==== Entries supplied ====

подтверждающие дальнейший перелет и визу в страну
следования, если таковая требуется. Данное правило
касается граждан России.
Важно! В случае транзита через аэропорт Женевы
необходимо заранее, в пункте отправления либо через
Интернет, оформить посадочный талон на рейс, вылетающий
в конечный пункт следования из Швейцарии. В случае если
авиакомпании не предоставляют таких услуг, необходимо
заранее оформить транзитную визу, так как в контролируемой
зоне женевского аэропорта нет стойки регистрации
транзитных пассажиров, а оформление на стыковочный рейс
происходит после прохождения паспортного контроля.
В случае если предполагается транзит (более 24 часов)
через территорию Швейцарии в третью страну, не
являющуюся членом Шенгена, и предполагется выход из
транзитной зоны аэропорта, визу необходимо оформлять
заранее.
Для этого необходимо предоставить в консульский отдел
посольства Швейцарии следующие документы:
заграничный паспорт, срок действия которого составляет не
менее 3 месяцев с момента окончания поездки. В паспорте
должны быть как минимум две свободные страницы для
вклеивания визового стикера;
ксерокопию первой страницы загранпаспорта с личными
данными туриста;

====

Work to complete
Recast the lines of the entries, from the very first one through the line containing "заранее оформить транзитную", both included, as a Markdown table with the columns No. and Line, one numbered row per line and blank lines left out.

Solution for this task
| No. | Line |
|---|---|
| 1 | подтверждающие дальнейший перелет и визу в страну |
| 2 | следования, если таковая требуется. Данное правило |
| 3 | касается граждан России. |
| 4 | Важно! В случае транзита через аэропорт Женевы |
| 5 | необходимо заранее, в пункте отправления либо через |
| 6 | Интернет, оформить посадочный талон на рейс, вылетающий |
| 7 | в конечный пункт следования из Швейцарии. В случае если |
| 8 | авиакомпании не предоставляют таких услуг, необходимо |
| 9 | заранее оформить транзитную визу, так как в контролируемой |